It was the tall man wearing glasses in the Bank Melli Iran, whose eyes were fixed on the automatic counting machine as it absorbed new, pale blue 10,000-riyal notes. He scribbled on the back of the receipt and passed the paper to me. "Our rate today: 2349," it said.

I handed him three $100 (pounds 65) bills and he ran his fingers carefully along the edge of the dollar notes. You can't be too careful, it seems, about fake $100 bills in Tehran these days. All the while, the machine was eating and spitting out notes.

Until a few hours earlier, President Ali Akbar Hashemi Rafsanjani had fixed an official ceiling of 3,000 riyals to the dollar. But on the black market, it has been climbing to 6,000 or7,000. Ayatollah Morteza Moqtadaie, the Attorney-General, is preparing a law that will entail the death penalty for "speculators and profiteers", those allies of "global arrogance" (code for the United States) who undermine what the newspapers call "the Islamic system".

None of this disguises the collapse of Mr Rafsanjani's currency free- market, or the death of the economic liberalisation programme that heralded the end of war with Iraq.

The counting machine was throwing up the notes - eight every second - until the man in glasses scooped them up and pushed them through the glass partition with an embarrassed smile. "Count them if you like," he said, brightly. "I stuffed them into a small plastic bag and had just left the airport security desk when he bounded up behind me. "Excuse me, can I count them again?" he asked. His thumb slapped into them with almost the speed of the counting machine, and he pulled one out. "Sorry, a mistake," he said. "This one belongs to the bank. Have a nice day." It is a beautiful note, delicately embossed in blue, green and vermilion, with Iran's highest mountain, Damovand, on one side and Ayatollah Khomeini on the other. The study is from a photograph in which the leader of the Islamic revolution almost smiles. There was little reason for him to smile on the 10,000-riyal note yesterday. It had lost half its worth in only 18 weeks.

Tehran was cleaner than I remembered it three years ago. The public gardens were better kept, the streets were swept and smart new private houses were going up in the suburbs.

Even the muggy old Laleh Hotel had changed. It had been the Intercontinental until the Revolutionary Guards threw the hotel's champagne and wine into the swimming pool back in 1979 and renamed it Laleh, after the tulip of "martyrdom".

The rooms were seedier than ever, but the old doormat painted over with the Stars and Stripes has been replaced by a dull red carpet. In the coffee shop, Western businessmen, many of them Americans who have missed President Bill Clinton's trade ban, were sipping scalding tea with Iranian friends.
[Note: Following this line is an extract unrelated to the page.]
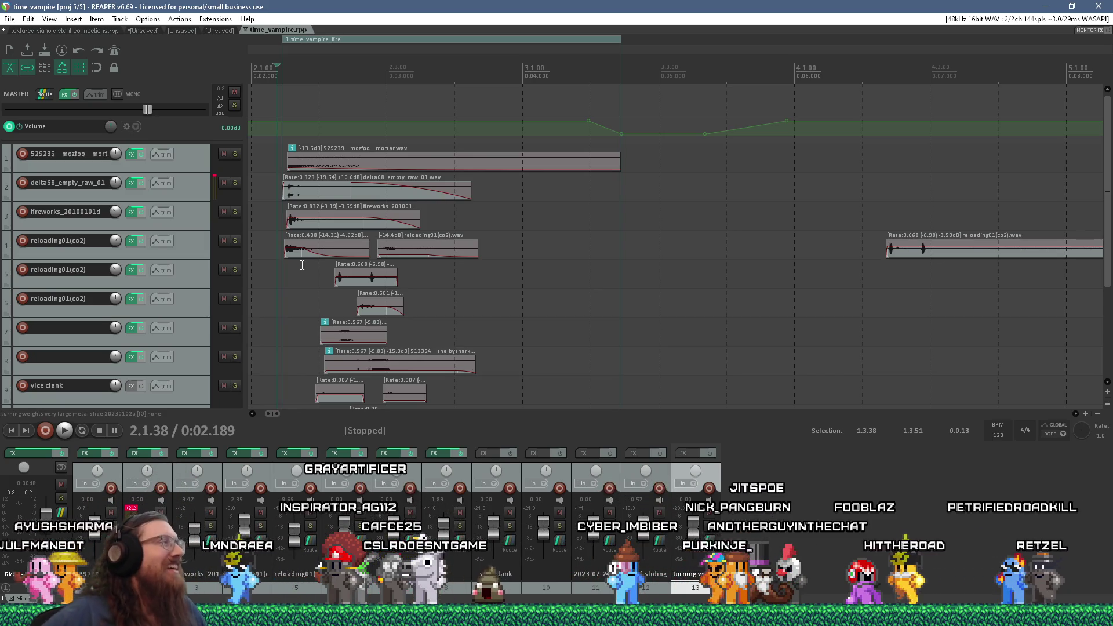
{"action": "key", "text": "alt+Tab"}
Outside the university, the roads were roped off, as they always are at Friday prayers, for revolutionary sermons. Old men sat with sons and grandchildren while women in chadors walked underthe trees on the other side of the road. The revolution has not died. Yet, I've watched half a million people flock these streets to hear the words of Mr Rafsanjani and yesterday perhaps only 4,000 or 5,000 heard Ayatollah Imami Koshani abuse the United States for its economic embargo and protest against the use of the word "terrorists" for Muslims. When the loudspeakers re-broadcast the faithful's call for Marg ba Amrika - "Death to America" - it was almost too faint to decipher.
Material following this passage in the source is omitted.